Her eşyanın antika olmadığını ancak aynı zamanda her şeyin antika olabileceğini vurgulayan Değirmenci, bu durumun kişinin ruh haline göre değişebileceğini ifade etti. Örneğin, 70-80 yıllık bir bakır tabağı kendisinin antika olarak görmediğini belirten Değirmenci, "Başka bir insan ona antika diyebilir ama ben hâlâ üretimde olan ve imalatı süren bir ürünü çok çok büyük bir sanat eseri, özel bir işleme, motif veya usta imzası yoksa antika gözüyle göremiyorum.
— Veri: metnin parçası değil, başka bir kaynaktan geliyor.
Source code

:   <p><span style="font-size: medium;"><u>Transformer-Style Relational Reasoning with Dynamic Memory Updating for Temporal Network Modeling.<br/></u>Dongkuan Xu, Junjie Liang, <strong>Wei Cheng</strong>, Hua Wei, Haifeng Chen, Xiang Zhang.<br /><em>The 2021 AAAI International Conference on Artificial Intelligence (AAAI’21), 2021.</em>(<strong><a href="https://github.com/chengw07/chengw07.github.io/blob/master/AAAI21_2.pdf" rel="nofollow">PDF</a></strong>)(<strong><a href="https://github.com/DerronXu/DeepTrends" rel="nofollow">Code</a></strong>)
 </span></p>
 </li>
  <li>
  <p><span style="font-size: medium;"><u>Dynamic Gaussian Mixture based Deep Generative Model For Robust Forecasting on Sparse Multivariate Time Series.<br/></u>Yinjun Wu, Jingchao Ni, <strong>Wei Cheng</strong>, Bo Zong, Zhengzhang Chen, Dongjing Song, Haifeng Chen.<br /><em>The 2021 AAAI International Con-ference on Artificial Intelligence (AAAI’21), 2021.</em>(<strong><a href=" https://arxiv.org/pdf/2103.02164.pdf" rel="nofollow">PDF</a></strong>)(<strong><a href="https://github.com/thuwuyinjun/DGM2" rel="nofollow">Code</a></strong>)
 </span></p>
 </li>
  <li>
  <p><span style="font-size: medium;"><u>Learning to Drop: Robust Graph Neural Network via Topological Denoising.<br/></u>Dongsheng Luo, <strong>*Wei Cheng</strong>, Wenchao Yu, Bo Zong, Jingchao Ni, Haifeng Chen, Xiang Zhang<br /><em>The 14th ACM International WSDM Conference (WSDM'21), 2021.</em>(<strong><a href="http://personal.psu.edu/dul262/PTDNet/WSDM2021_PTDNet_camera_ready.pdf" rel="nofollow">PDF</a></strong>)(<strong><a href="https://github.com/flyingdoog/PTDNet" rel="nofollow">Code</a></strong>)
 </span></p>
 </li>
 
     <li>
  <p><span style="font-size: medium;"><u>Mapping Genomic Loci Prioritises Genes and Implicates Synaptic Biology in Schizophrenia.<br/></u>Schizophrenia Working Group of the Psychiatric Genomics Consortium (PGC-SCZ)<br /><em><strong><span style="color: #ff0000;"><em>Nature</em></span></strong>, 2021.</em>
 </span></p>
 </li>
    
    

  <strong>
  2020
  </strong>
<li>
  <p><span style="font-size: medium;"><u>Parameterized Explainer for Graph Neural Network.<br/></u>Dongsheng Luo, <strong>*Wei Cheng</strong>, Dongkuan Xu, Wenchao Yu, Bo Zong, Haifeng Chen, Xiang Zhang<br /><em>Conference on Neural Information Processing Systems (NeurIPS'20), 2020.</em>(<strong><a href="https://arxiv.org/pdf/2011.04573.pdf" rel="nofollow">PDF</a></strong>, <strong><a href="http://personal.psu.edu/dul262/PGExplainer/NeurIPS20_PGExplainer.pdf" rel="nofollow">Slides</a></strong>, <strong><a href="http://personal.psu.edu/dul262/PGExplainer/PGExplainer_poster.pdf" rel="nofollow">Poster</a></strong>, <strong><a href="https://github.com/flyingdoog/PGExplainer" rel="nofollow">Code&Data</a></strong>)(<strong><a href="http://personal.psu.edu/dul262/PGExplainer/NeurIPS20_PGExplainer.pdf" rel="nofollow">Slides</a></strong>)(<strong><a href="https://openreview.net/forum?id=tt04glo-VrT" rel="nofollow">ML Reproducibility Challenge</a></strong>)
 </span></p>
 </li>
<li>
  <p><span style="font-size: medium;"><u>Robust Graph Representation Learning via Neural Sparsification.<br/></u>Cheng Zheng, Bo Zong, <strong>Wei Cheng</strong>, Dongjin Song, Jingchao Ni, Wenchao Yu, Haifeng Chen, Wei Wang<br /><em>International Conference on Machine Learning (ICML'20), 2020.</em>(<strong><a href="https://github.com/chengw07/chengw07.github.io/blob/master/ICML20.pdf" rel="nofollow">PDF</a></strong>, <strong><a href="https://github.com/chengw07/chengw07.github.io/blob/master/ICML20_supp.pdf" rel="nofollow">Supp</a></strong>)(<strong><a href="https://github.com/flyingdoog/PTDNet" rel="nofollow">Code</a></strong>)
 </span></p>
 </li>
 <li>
Fakat yasal olarak satılması yasak olan, toprak altı tabir ettiğimiz ürünlerin ne pazarımızda ne de kendi içimizde satılmasına müsaade etmiyoruz. Yani yasaların gerektirdiği kurallar çerçevesinde hareket ediyoruz. Herkesin bilmesi gereken şeyler var. Bunu zamanla öğreniyorsunuz" ifadelerini kullandı.
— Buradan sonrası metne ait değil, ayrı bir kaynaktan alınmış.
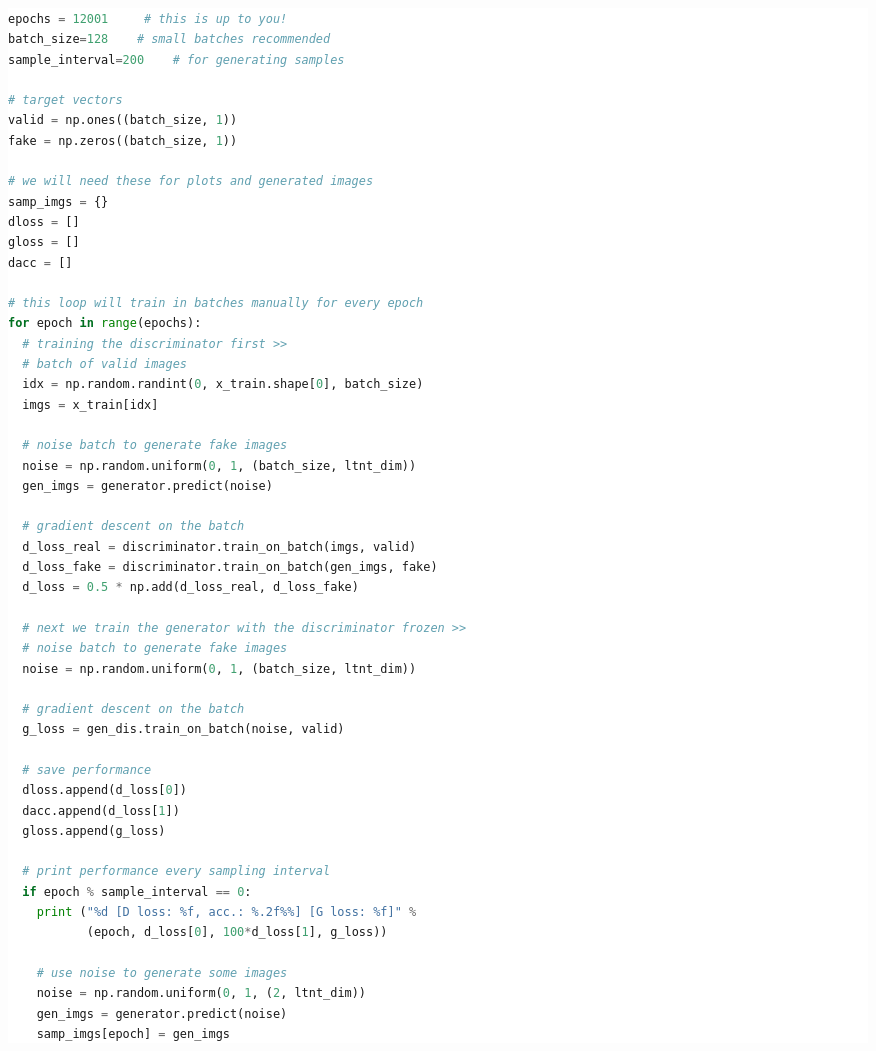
 ```py
epochs = 12001     # this is up to you!
batch_size=128    # small batches recommended
sample_interval=200    # for generating samples

# target vectors
valid = np.ones((batch_size, 1))
fake = np.zeros((batch_size, 1))

# we will need these for plots and generated images
samp_imgs = {}
dloss = []
gloss = []
dacc = []

# this loop will train in batches manually for every epoch
for epoch in range(epochs):
  # training the discriminator first >>
  # batch of valid images
  idx = np.random.randint(0, x_train.shape[0], batch_size)
  imgs = x_train[idx]

  # noise batch to generate fake images
  noise = np.random.uniform(0, 1, (batch_size, ltnt_dim))
  gen_imgs = generator.predict(noise)

  # gradient descent on the batch
  d_loss_real = discriminator.train_on_batch(imgs, valid)
  d_loss_fake = discriminator.train_on_batch(gen_imgs, fake)
  d_loss = 0.5 * np.add(d_loss_real, d_loss_fake)

  # next we train the generator with the discriminator frozen >>
  # noise batch to generate fake images
  noise = np.random.uniform(0, 1, (batch_size, ltnt_dim))

  # gradient descent on the batch
  g_loss = gen_dis.train_on_batch(noise, valid)

  # save performance
  dloss.append(d_loss[0])
  dacc.append(d_loss[1])
  gloss.append(g_loss)

  # print performance every sampling interval
  if epoch % sample_interval == 0:
    print ("%d [D loss: %f, acc.: %.2f%%] [G loss: %f]" % 
           (epoch, d_loss[0], 100*d_loss[1], g_loss))

    # use noise to generate some images
    noise = np.random.uniform(0, 1, (2, ltnt_dim))
    gen_imgs = generator.predict(noise)
    samp_imgs[epoch] = gen_imgs    
```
"İŞİN ALTINDAN KALKAMAYIZ"
Yasal olarak 7. padişaha kadar olan eserlerin alınıp satılmasının yasak olduğunu belirten Güner Değirmenci, sözlerini şu şekilde sürdürdü; "Bu işi yapacak kişiler yasaları iyice takip etmelidir. Yasalarımız çerçevesinde alımı-satımı yasak olan hiçbir ürünü almayız, satmayız ve satılmasına izin vermeyiz. Yılların tecrübesiyle bizler bir ürünü gördüğümüzde onun yasal olup olmadığını anlıyoruz. Bilmediğimiz, tanımadığımız bir esnafın gelip tezgah açmasına veya ürün satmasına da müsaade etmiyoruz. Burada herkes tezgah açamıyor, sadece belirli kişilere izin veriyoruz. Biz vatandaşa tezgah açmaya kalktığımızda bu işin altından kalkamayız. Yoksa geçmişte Eskişehir'de yaşanan bir bit pazarı zihniyeti oluşur."
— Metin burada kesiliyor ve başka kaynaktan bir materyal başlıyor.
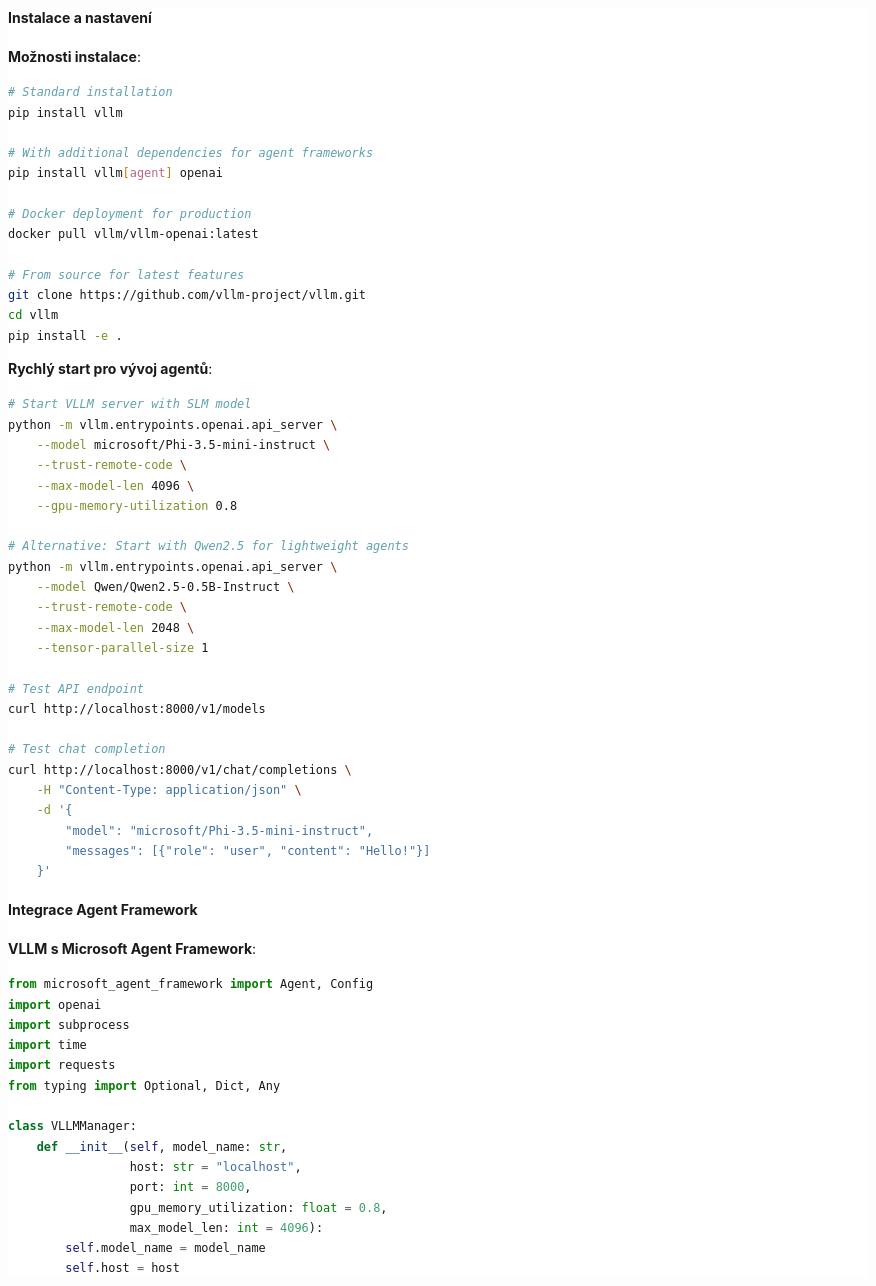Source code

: #### Instalace a nastavení

**Možnosti instalace**:
```bash
# Standard installation
pip install vllm

# With additional dependencies for agent frameworks
pip install vllm[agent] openai

# Docker deployment for production
docker pull vllm/vllm-openai:latest

# From source for latest features
git clone https://github.com/vllm-project/vllm.git
cd vllm
pip install -e .
```

**Rychlý start pro vývoj agentů**:
```bash
# Start VLLM server with SLM model
python -m vllm.entrypoints.openai.api_server \
    --model microsoft/Phi-3.5-mini-instruct \
    --trust-remote-code \
    --max-model-len 4096 \
    --gpu-memory-utilization 0.8

# Alternative: Start with Qwen2.5 for lightweight agents
python -m vllm.entrypoints.openai.api_server \
    --model Qwen/Qwen2.5-0.5B-Instruct \
    --trust-remote-code \
    --max-model-len 2048 \
    --tensor-parallel-size 1

# Test API endpoint
curl http://localhost:8000/v1/models

# Test chat completion
curl http://localhost:8000/v1/chat/completions \
    -H "Content-Type: application/json" \
    -d '{
        "model": "microsoft/Phi-3.5-mini-instruct",
        "messages": [{"role": "user", "content": "Hello!"}]
    }'
```

#### Integrace Agent Framework

**VLLM s Microsoft Agent Framework**:
```python
from microsoft_agent_framework import Agent, Config
import openai
import subprocess
import time
import requests
from typing import Optional, Dict, Any

class VLLMManager:
    def __init__(self, model_name: str, 
                 host: str = "localhost", 
                 port: int = 8000,
                 gpu_memory_utilization: float = 0.8,
                 max_model_len: int = 4096):
        self.model_name = model_name
        self.host = host
```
"TECRÜBELİ BİR GÖZÜN İNCELEMESİ ÖNEMLİ"
Antikanın derin bir kuyu ve bilginin sonsuz olduğunun altını çizen Değirmenci, "Bizim bile hâlâ bilmediğimiz birçok şey var. Bazen biz de üstatlarımızdan, abilerimizden öğreniyoruz. Bu farklı bir olay, bunun bir okulu yok. Vatandaş antika alışverişi yaparken bilgili kişilerden yardım almalıdır. Antika diye piyasada çok fazla replika ürün var, vatandaşın aldanması muhtemel. Doğru noktalardan antika alışverişi yapılmalı. Örneğin, her şehirde artık antika mezatları yapılıyor ama çöp antikalar veya replika ürünler ‘Osmanlı' adı altında satılabiliyor. Bu nedenle tecrübeli bir gözün incelemesi önemli" şeklinde konuştu.
"MESLEK GİBİ YAPANLAR DA VAR"
Antikacılığın son zamanlarda yavaş yavaş bir meslek ve geçim kaynağı haline gelmeye başladığını da aktaran Değirmenci, "Eskişehir'de yıllardır yapan esnaflık arkadaşlar var ama bunun bir dernek çatısı altında pazar ortamında yapılmasını 4 senedir sağlamaya çalışıyoruz. Bazı şeyler kademe kademe oluşur. Bugün Ankara'daki antika pazarı 25 yıllık, İstanbul ona keza, Bursa ise 8-10 yıllık. Pandemi sonrası biz de 2 yıldır sürekli açıyoruz, vatandaş yavaş yavaş alışıyor. Eskişehir halkı bunu çok çabuk kabul etti ve buradan aile bütçelerine katkı sağlıyorlar. Bu iş hobiyle yapılır ve büyük bir zevktir, tutkudur. Örneğin, biz sabah 05.00'da kalkıp yaz-kış demeden Bursa ve Ankara'ya gidiyoruz. Bunu hobi gibi meslek olarak yapanlar da var. En üst düzey bürokratlar bile gelip tezgah açıyor" diye kaydetti.